# Items:
***

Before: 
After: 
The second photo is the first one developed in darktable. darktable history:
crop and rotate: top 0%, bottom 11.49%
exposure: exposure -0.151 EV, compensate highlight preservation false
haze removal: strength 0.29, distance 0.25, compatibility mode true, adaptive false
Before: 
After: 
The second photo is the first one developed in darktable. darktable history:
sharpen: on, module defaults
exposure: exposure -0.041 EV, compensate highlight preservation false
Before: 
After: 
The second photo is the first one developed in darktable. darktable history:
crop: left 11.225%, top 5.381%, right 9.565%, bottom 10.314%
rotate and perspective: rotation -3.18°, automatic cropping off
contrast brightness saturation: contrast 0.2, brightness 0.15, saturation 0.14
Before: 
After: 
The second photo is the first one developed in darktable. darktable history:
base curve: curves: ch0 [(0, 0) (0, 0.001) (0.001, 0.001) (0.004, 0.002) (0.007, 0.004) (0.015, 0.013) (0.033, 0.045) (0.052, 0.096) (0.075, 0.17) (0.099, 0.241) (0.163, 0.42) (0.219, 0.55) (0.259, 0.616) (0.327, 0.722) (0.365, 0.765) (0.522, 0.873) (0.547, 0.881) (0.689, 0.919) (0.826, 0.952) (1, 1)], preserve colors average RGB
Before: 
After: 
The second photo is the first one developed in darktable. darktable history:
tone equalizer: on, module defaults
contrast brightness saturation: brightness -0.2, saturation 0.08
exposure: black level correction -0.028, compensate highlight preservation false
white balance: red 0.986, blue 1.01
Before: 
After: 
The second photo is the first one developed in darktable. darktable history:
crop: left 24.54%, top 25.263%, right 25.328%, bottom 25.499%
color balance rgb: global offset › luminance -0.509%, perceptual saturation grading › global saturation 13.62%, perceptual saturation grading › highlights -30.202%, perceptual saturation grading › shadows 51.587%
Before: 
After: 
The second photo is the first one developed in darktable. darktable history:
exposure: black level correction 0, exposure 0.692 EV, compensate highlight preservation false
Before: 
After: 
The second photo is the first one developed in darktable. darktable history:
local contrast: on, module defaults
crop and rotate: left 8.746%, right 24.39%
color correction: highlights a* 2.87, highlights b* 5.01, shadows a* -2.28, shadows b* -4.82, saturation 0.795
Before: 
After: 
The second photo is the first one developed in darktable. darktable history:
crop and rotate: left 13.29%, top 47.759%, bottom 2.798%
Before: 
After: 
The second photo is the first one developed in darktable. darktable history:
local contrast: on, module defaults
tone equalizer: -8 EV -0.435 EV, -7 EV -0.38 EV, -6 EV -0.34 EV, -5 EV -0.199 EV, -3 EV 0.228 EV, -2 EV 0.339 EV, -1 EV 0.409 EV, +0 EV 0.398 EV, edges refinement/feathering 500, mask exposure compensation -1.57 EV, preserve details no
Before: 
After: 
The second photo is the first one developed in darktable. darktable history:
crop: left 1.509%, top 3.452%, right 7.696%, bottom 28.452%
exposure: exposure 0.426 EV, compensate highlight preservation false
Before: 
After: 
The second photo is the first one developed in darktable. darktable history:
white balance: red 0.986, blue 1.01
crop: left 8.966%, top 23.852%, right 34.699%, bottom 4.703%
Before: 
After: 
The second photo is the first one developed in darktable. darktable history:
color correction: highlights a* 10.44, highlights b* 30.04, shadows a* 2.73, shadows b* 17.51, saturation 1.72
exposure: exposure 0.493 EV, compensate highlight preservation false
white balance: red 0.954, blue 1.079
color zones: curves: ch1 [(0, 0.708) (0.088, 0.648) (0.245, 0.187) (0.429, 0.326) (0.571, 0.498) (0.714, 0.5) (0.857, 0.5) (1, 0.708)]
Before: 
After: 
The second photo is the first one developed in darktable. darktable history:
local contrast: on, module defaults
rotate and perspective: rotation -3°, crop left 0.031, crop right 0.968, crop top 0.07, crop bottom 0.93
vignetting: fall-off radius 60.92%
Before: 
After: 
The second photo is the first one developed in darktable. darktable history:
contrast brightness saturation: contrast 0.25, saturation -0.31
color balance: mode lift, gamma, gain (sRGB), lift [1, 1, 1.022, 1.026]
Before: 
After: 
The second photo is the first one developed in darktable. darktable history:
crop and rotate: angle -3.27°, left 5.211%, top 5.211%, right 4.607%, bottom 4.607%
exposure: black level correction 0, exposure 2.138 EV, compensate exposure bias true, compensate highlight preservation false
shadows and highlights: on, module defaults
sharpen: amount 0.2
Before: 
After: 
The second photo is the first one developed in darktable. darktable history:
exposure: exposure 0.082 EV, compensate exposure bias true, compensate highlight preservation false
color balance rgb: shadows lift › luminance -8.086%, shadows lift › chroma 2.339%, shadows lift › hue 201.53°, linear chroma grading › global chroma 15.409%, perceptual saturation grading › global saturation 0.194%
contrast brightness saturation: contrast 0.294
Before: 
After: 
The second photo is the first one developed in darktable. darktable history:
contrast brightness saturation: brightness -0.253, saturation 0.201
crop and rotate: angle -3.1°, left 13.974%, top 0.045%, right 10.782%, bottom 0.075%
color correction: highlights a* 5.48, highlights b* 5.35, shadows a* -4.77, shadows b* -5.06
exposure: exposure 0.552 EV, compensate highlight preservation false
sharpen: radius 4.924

***

# Instruction:
Convert all of the lines above into a numbered list, omitting any blank lines.

# The answer:
1. Before: 
2. After: 
3. The second photo is the first one developed in darktable. darktable history:
4. crop and rotate: top 0%, bottom 11.49%
5. exposure: exposure -0.151 EV, compensate highlight preservation false
6. haze removal: strength 0.29, distance 0.25, compatibility mode true, adaptive false
7. Before: 
8. After: 
9. The second photo is the first one developed in darktable. darktable history:
10. sharpen: on, module defaults
11. exposure: exposure -0.041 EV, compensate highlight preservation false
12. Before: 
13. After: 
14. The second photo is the first one developed in darktable. darktable history:
15. crop: left 11.225%, top 5.381%, right 9.565%, bottom 10.314%
16. rotate and perspective: rotation -3.18°, automatic cropping off
17. contrast brightness saturation: contrast 0.2, brightness 0.15, saturation 0.14
18. Before: 
19. After: 
20. The second photo is the first one developed in darktable. darktable history:
21. base curve: curves: ch0 [(0, 0) (0, 0.001) (0.001, 0.001) (0.004, 0.002) (0.007, 0.004) (0.015, 0.013) (0.033, 0.045) (0.052, 0.096) (0.075, 0.17) (0.099, 0.241) (0.163, 0.42) (0.219, 0.55) (0.259, 0.616) (0.327, 0.722) (0.365, 0.765) (0.522, 0.873) (0.547, 0.881) (0.689, 0.919) (0.826, 0.952) (1, 1)], preserve colors average RGB
22. Before: 
23. After: 
24. The second photo is the first one developed in darktable. darktable history:
25. tone equalizer: on, module defaults
26. contrast brightness saturation: brightness -0.2, saturation 0.08
27. exposure: black level correction -0.028, compensate highlight preservation false
28. white balance: red 0.986, blue 1.01
29. Before: 
30. After: 
31. The second photo is the first one developed in darktable. darktable history:
32. crop: left 24.54%, top 25.263%, right 25.328%, bottom 25.499%
33. color balance rgb: global offset › luminance -0.509%, perceptual saturation grading › global saturation 13.62%, perceptual saturation grading › highlights -30.202%, perceptual saturation grading › shadows 51.587%
34. Before: 
35. After: 
36. The second photo is the first one developed in darktable. darktable history:
37. exposure: black level correction 0, exposure 0.692 EV, compensate highlight preservation false
38. Before: 
39. After: 
40. The second photo is the first one developed in darktable. darktable history:
41. local contrast: on, module defaults
42. crop and rotate: left 8.746%, right 24.39%
43. color correction: highlights a* 2.87, highlights b* 5.01, shadows a* -2.28, shadows b* -4.82, saturation 0.795
44. Before: 
45. After: 
46. The second photo is the first one developed in darktable. darktable history:
47. crop and rotate: left 13.29%, top 47.759%, bottom 2.798%
48. Before: 
49. After: 
50. The second photo is the first one developed in darktable. darktable history:
51. local contrast: on, module defaults
52. tone equalizer: -8 EV -0.435 EV, -7 EV -0.38 EV, -6 EV -0.34 EV, -5 EV -0.199 EV, -3 EV 0.228 EV, -2 EV 0.339 EV, -1 EV 0.409 EV, +0 EV 0.398 EV, edges refinement/feathering 500, mask exposure compensation -1.57 EV, preserve details no
53. Before: 
54. After: 
55. The second photo is the first one developed in darktable. darktable history:
56. crop: left 1.509%, top 3.452%, right 7.696%, bottom 28.452%
57. exposure: exposure 0.426 EV, compensate highlight preservation false
58. Before: 
59. After: 
60. The second photo is the first one developed in darktable. darktable history:
61. white balance: red 0.986, blue 1.01
62. crop: left 8.966%, top 23.852%, right 34.699%, bottom 4.703%
63. Before: 
64. After: 
65. The second photo is the first one developed in darktable. darktable history:
66. color correction: highlights a* 10.44, highlights b* 30.04, shadows a* 2.73, shadows b* 17.51, saturation 1.72
67. exposure: exposure 0.493 EV, compensate highlight preservation false
68. white balance: red 0.954, blue 1.079
69. color zones: curves: ch1 [(0, 0.708) (0.088, 0.648) (0.245, 0.187) (0.429, 0.326) (0.571, 0.498) (0.714, 0.5) (0.857, 0.5) (1, 0.708)]
70. Before: 
71. After: 
72. The second photo is the first one developed in darktable. darktable history:
73. local contrast: on, module defaults
74. rotate and perspective: rotation -3°, crop left 0.031, crop right 0.968, crop top 0.07, crop bottom 0.93
75. vignetting: fall-off radius 60.92%
76. Before: 
77. After: 
78. The second photo is the first one developed in darktable. darktable history:
79. contrast brightness saturation: contrast 0.25, saturation -0.31
80. color balance: mode lift, gamma, gain (sRGB), lift [1, 1, 1.022, 1.026]
81. Before: 
82. After: 
83. The second photo is the first one developed in darktable. darktable history:
84. crop and rotate: angle -3.27°, left 5.211%, top 5.211%, right 4.607%, bottom 4.607%
85. exposure: black level correction 0, exposure 2.138 EV, compensate exposure bias true, compensate highlight preservation false
86. shadows and highlights: on, module defaults
87. sharpen: amount 0.2
88. Before: 
89. After: 
90. The second photo is the first one developed in darktable. darktable history:
91. exposure: exposure 0.082 EV, compensate exposure bias true, compensate highlight preservation false
92. color balance rgb: shadows lift › luminance -8.086%, shadows lift › chroma 2.339%, shadows lift › hue 201.53°, linear chroma grading › global chroma 15.409%, perceptual saturation grading › global saturation 0.194%
93. contrast brightness saturation: contrast 0.294
94. Before: 
95. After: 
96. The second photo is the first one developed in darktable. darktable history:
97. contrast brightness saturation: brightness -0.253, saturation 0.201
98. crop and rotate: angle -3.1°, left 13.974%, top 0.045%, right 10.782%, bottom 0.075%
99. color correction: highlights a* 5.48, highlights b* 5.35, shadows a* -4.77, shadows b* -5.06
100. exposure: exposure 0.552 EV, compensate highlight preservation false
101. sharpen: radius 4.924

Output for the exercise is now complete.